The scientific study of microscopic objects is called microscopy. Compound microscopes contain at least two lenses. In 1590 Hans Janssen and his son Zacharias Janssen developed the first compound microscope in the Netherlands. A simple microscope is a magnifying lens with a short focal length to obtain a straight magnified optical image of an object. By looking at the object with a microscope, details about the object are obtained. A good microscope should not only magnify the object but also resolve two points on the object that are separated by a minimum distance. In a compound microscope, light is used to illuminate the objects.

## FAQs

Q1. What is Scanning Tunnelling Microscope?

Ans.A Scanning Tunnelling Microscope (STM) is a microscope that can look very closely at the surface of an object. This means that one can see with greater resolution (resolving power). Through this, individual atoms can also be identified.

Q2. Explain Atomic or scanning force microscopy

Ans.

• Scanning force microscopy (SFM) is a microscopic instrument that can accurately show even the layers of atoms on the surface of an object.

• It can even show structures smaller than the nanometre scale with great precision.

• Shine light onto an object, focus the light with lenses and magnify it thousands of times more sharply than common laboratory microscopes.

Q3. What are the applications of lenses?

Ans.

• Magnifying glasses are made of convex lenses. Used in the process of microscope manufacturing.

• The virtual image is captured by cameras using a convex lens. Convex lenses of appropriate ability can be used in hypermetropia. The image can be accurately focused on the retina using a pair of appropriately convex lenses.

• Myopia defects can be solved by using a capable concave lens. The image of an appropriately capable concave lens will bring it back to the retina. Thus, this defect is corrected.

• Concave lenses are used in flashlights, binoculars, telescopes and eyeglasses.

Q4. What is a Prism?

Ans. A solid material which is made of glass is called a prism. It is made up of three rectangular planes that are not parallel to each other. One of the three faces is made up of scars.

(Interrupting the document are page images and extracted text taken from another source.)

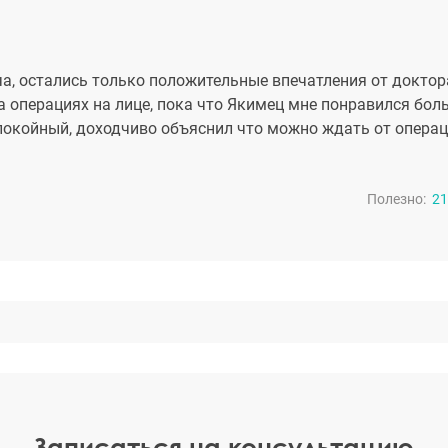
а, остались только положительные впечатления от доктора
а операциях на лице, пока что Якимец мне понравился боль
 спокойный, доходчиво объяснил что можно ждать от операц
Полезно:
21
Записаться на консультацию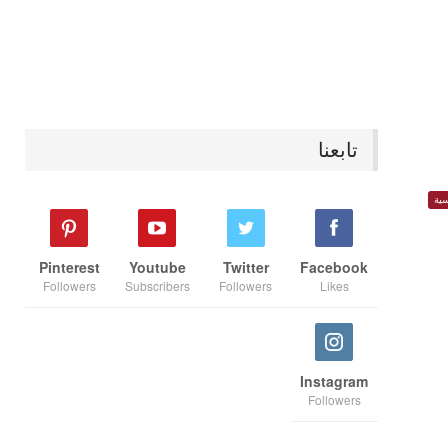
تابعنا
ية
Pinterest
Youtube
Twitter
Facebook
Followers
Subscribers
Followers
Likes
Instagram
Followers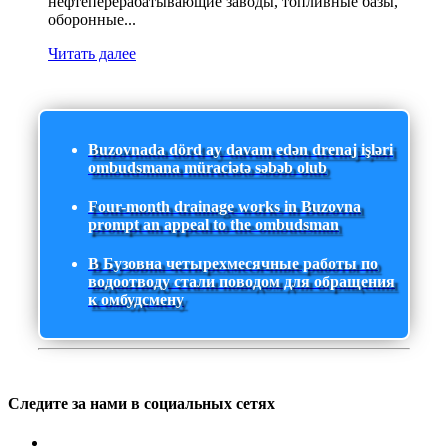
нефтеперерабатывающие заводы, топливные базы,
оборонные...
Читать далее
Buzovnada dörd ay davam edən drenaj işləri
ombudsmana müraciətə səbəb olub
Four-month drainage works in Buzovna
prompt an appeal to the ombudsman
В Бузовна четырехмесячные работы по
водоотводу стали поводом для обращения
к омбудсмену
Следите за нами в социальных сетях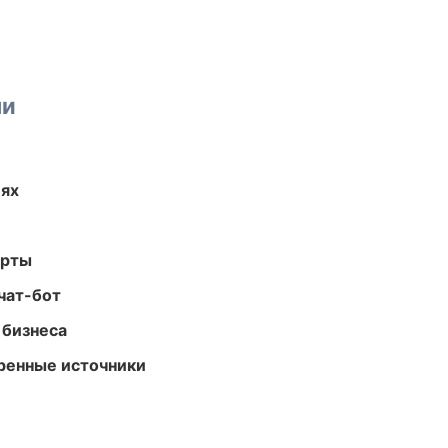
ми
иях
арты
чат-бот
 бизнеса
еренные источники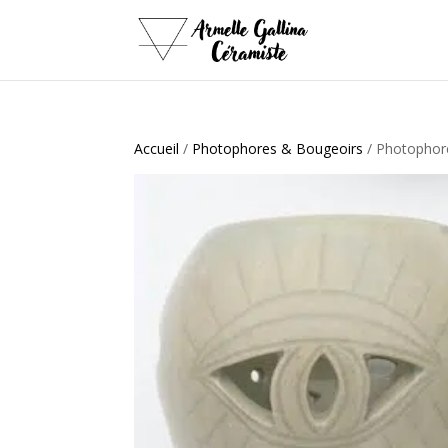
Accueil
/
Photophores & Bougeoirs
/ Photophore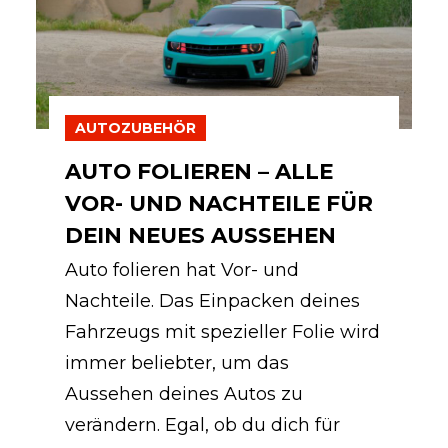
AUTOZUBEHÖR
AUTO FOLIEREN – ALLE
VOR- UND NACHTEILE FÜR
DEIN NEUES AUSSEHEN
Auto folieren hat Vor- und
Nachteile. Das Einpacken deines
Fahrzeugs mit spezieller Folie wird
immer beliebter, um das
Aussehen deines Autos zu
verändern. Egal, ob du dich für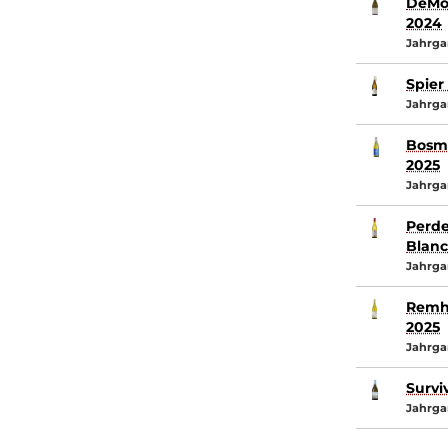
DeMo
2024
Jahrga
Spier
Jahrga
Bosma
2025
Jahrga
Perde
Blanc
Jahrga
Remho
2025
Jahrga
Survi
Jahrga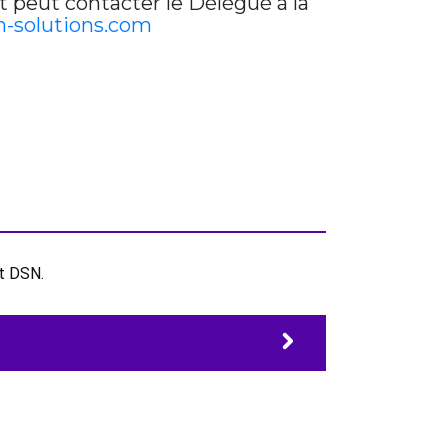
t peut contacter le Délégué à la
-solutions.com
et DSN.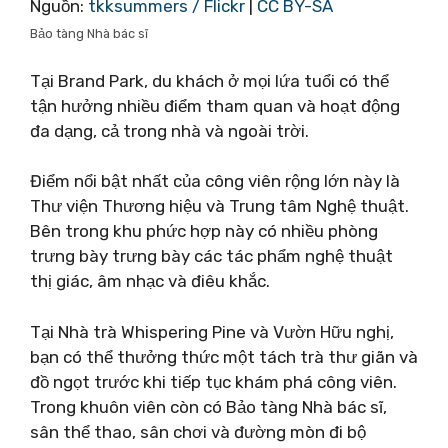
Nguồn:
tkksummers / Flickr
|
CC BY-SA
Bảo tàng Nhà bác sĩ
Tại Brand Park, du khách ở mọi lứa tuổi có thể
tận hưởng nhiều điểm tham quan và hoạt động
đa dạng, cả trong nhà và ngoài trời.
Điểm nổi bật nhất của công viên rộng lớn này là
Thư viện Thương hiệu và Trung tâm Nghệ thuật.
Bên trong khu phức hợp này có nhiều phòng
trưng bày trưng bày các tác phẩm nghệ thuật
thị giác, âm nhạc và điêu khắc.
Tại Nhà trà Whispering Pine và Vườn Hữu nghị,
bạn có thể thưởng thức một tách trà thư giãn và
đồ ngọt trước khi tiếp tục khám phá công viên.
Trong khuôn viên còn có Bảo tàng Nhà bác sĩ,
sân thể thao, sân chơi và đường mòn đi bộ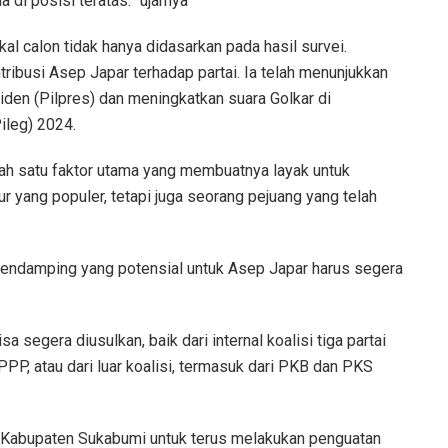
a di posisi teratas.” ujarnya
al calon tidak hanya didasarkan pada hasil survei.
ntribusi Asep Japar terhadap partai. Ia telah menunjukkan
en (Pilpres) dan meningkatkan suara Golkar di
ileg) 2024.
lah satu faktor utama yang membuatnya layak untuk
ur yang populer, tetapi juga seorang pejuang yang telah
 pendamping yang potensial untuk Asep Japar harus segera
egera diusulkan, baik dari internal koalisi tiga partai
PPP, atau dari luar koalisi, termasuk dari PKB dan PKS
r Kabupaten Sukabumi untuk terus melakukan penguatan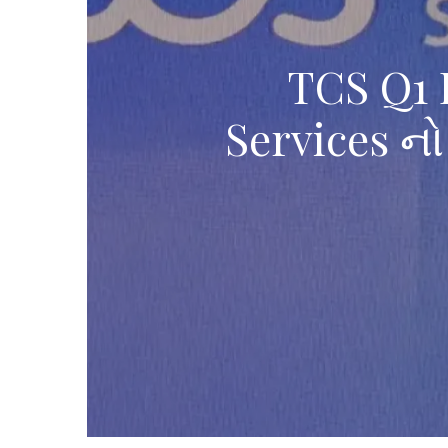
TCS Q1 
Services નો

This rough surface is called the base of the prism. The two other faces are called deviations because they are polished.

Q5. What is an achromatic lens?

Ans. An achromatic lens is a lens unit designed to be achromatic. Achromatic lenses are usually used to bring red and blue waves to the same focus. These are usually made by combining lenses of different chromatic resolving power. One is a double concave lens and the other is a biconvex lens.